In this paper we have presented the \textit{Batch Task Migration} approach for distributed global rescheduling.
It intends to preserve task communication locality, migrating multiple work units from a source to the same destination, in order to balance system load.
This preserves communication efficiency, while other workload-aware strategies perform rescheduling without considering task locality.

Our approach also mitigates communication costs during algorithm execution time.
We guarantee this by transmitting information about multiple migrations at a time, in \textit{batches}.
Thanks to this, our novel scheduler (presented in Section~\ref{sec:algo:main}) has an increased performance in high communication overhead platforms, discussed in Section~\ref{sec:cluster}.

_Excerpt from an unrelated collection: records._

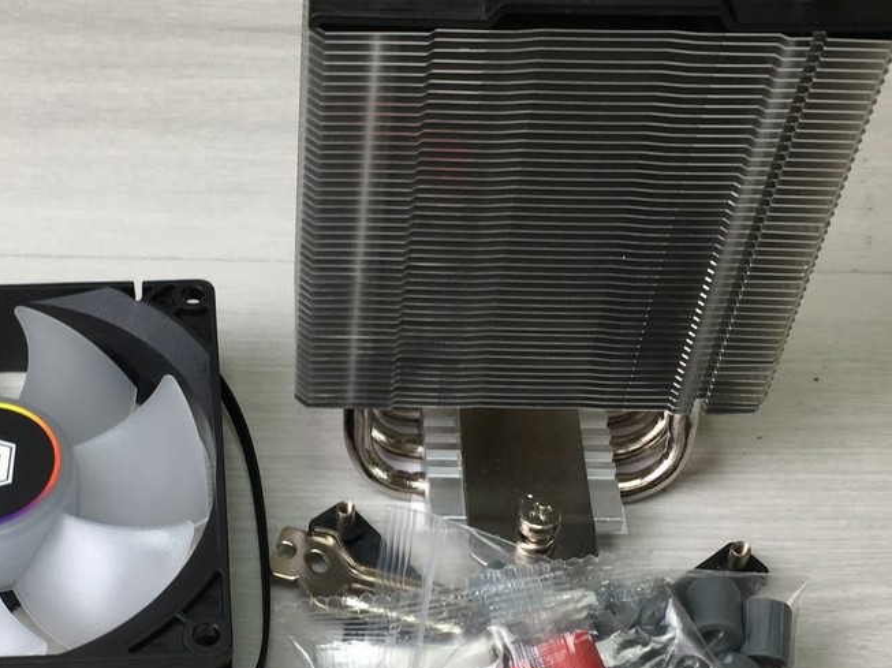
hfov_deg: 30.1
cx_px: 303
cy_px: 486
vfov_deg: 22.7
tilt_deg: -51.3
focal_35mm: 64
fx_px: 1648
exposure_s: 1/100
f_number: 2.2
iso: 40
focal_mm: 4.15
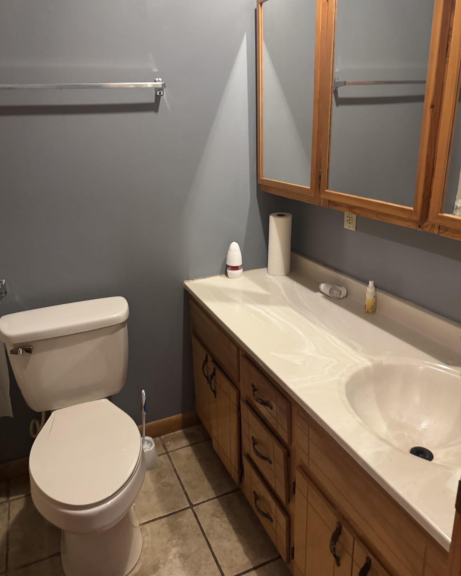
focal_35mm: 26
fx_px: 443
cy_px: 271
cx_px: 223
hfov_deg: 54.9
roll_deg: +3.3
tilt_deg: -19.2
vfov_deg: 66.0
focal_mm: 6.76
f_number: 1.78
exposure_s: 1/40
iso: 800
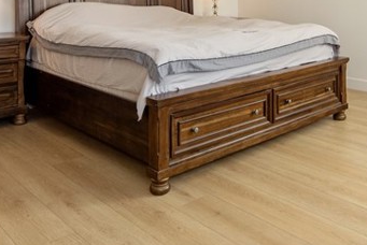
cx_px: 228
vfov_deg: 29.9
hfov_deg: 46.0
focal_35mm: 42
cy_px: 3
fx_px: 429
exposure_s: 1/125
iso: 500
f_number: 5.6
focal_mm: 14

We have evaluated our strategy in two different execution environments. 
The first was a high communication cost, $4$ cores/node cluster, executing over $32$ cores.
In this scenario, \textit{PackDrop} had a rescheduling speedup of up to $3.75$ and $1.15$ when compared to centralized and distributed approaches, respectively (Section~\ref{sec:cluster}).

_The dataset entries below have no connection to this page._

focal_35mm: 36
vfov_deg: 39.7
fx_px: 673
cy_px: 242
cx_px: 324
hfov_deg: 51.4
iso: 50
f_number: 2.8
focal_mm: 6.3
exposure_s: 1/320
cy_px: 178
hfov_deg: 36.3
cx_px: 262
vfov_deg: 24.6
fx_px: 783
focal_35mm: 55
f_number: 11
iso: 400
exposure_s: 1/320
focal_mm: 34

The second scenario was a highly coupled cluster with low communication overhead, with $24$ cores/node.
We executed our experiments varying platform size from $16$ to $32$ nodes.
In this scenario, rescheduling time of \textit{PackDrop} and \textit{Distributed} were very similar, although both had a time up to $3$ orders of magnitude faster than any centralized approach. %Add some data to reinforce this
This reinforces the relevance of work in the distributed scheduling domain, and approaches such as our \textit{Batch Task Migration}.

\subsection{Future Work}

Future work on this theme includes the use of \textit{Batch Task Migration} in the communication-aware domain.
Since our approach already has locality-based benefits, combining this with communication pattern information may incur on even greater performance increase in applications~\cite{Unat2017localitysurvey,commaware}.
We believe a novel strategy focused on the \textit{Stencil} programming model is something to be considered, prioritizing migration of edges among PEs, instead of random parts of the stencil~\cite{stenciltiling}.

Further work will also be developed in order to increase performance in heterogeneous clusters.
These may have heterogeneous processing capacities and network capabilities, which enhances complexity of load balancing significantly~\cite{Beri2015hetws,Cheriere2015hetdist}.
In this given scenario, enhancing rescheduling decision processes may be crucial to ensure gains in application performance.
Finally, we also intend to evaluate the impact of fine-tuning the $ps$ factor in different computing platforms.